MUSIQUE
Opéra de Nice : Une soirée dans la peau de Billie Holiday
Dee Dee Bridgewater, nourrie très tôt au scat façon Ella Fitzgerald, a ainsi revisité les classiques de la Lady Day en un répertoire dédié aux plus belles heures du jazz New Yorkais. Retour sur un concert magistral.
À l’Opéra de Nice, où les virtuoses de la musique classique sévissent, Dee Dee Bridgewater n’a pas à rougir. Au contraire, même. Elle prouve encore une fois l’étendue de son talent en reprenant le répertoire taillé dans le vif de la Lady sings the Blues, Billie Holiday. Et bien qu’elle n’ait pas connu les affres de son aînée (notamment célèbre pour son addiction aux drogues et à l’alcool), elle a su incarner l’esprit, l’âme torturée de la Diva, feutrée, magnifique de noirceur. Quelqu’un a dit de Billie : « elle fait voir le ciel et l’enfer, l’ombre et la lumière de nos âmes ». Le 11 Mars dernier ce loisir nous a été accordé puisque voir ce ciel et cet enfer en écoutant des morceaux mythiques tels que Strange Fruit, hymne antiraciste (les étranges fruits étaient ces noirs pendus aux arbres…) fut de toute beauté.
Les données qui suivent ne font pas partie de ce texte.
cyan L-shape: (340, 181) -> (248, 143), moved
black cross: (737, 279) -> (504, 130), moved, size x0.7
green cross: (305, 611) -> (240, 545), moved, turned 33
Si l’artiste revisite Billie Holiday, c’est aussi parce qu’elle évoque sa propre enfance au sein d’une famille de musiciens accomplis. La mère est pianiste, et reprend volontiers les gammes d’Ella Fitzgerald (une influence primordiale dans l’œuvre de Dee Dee Bridgewater) tandis que le père, trompettiste, enseigne à de futures grandes figures du jazz. Une adolescence mouvementée lui donne goût au voyage : voilà la deuxième vocation qui emmènera la chanteuse très tôt sur les routes, grâce à un Big Band universitaire (Illinois). Et tous les chemins menant au succès, elle effectue aujourd’hui ses tournées dans le monde entier, avec toutefois une petite préférence pour la France. Après le Festival de jazz à Marciac, passage d’un soir à Nice, donc, pour y combler les fins amateurs de jazz. Une belle façon de redécouvrir Billie Holiday, son esprit, son univers. Du jazz, donc, et quelques notes essentielles de blues…
Parmi les moments forts de cette magnifique soirée, citons les solos déjantés du batteur qui nous emmène dans des délires de percussions endiablées. Dee Dee Bridgewater l’ayant rejoint, on la voit dansante, frappant des mains, chantant de son scat débridé. Un moment incroyable, où la musique se passe de tous commentaires. Pendant plus d’une heure trente, la chanteuse enchaîne les morceaux, des plus anciens –parfois injustement oubliés- à ceux qui firent la consécration de la chanteuse. Citons ainsi Strange Fruit et God Bless The Child, deux très grands morceaux dont le premier, poème écrit en 1937 par un étudiant noir, Abel Meropool, porte tous les fruits d’une composition géniale, aux accents tragiques : « Southern trees bear a strange fruit,
Blood on the leaves and blood at the root, Black body swinging in the Southern breeze
Strange fruit hanging from the poplar tree. »
Des trémolos dans la voix, des élancements soudains d’un chant parfaitement maîtrisé : Dee Dee Bridgewater avait tout juste ce soir-là. Un enchantement réuni autour de quatre musiciens excellents, accompagnant avec maestro le timbre puissant de cette amoureuse du jazz. Définitivement une grande chanteuse.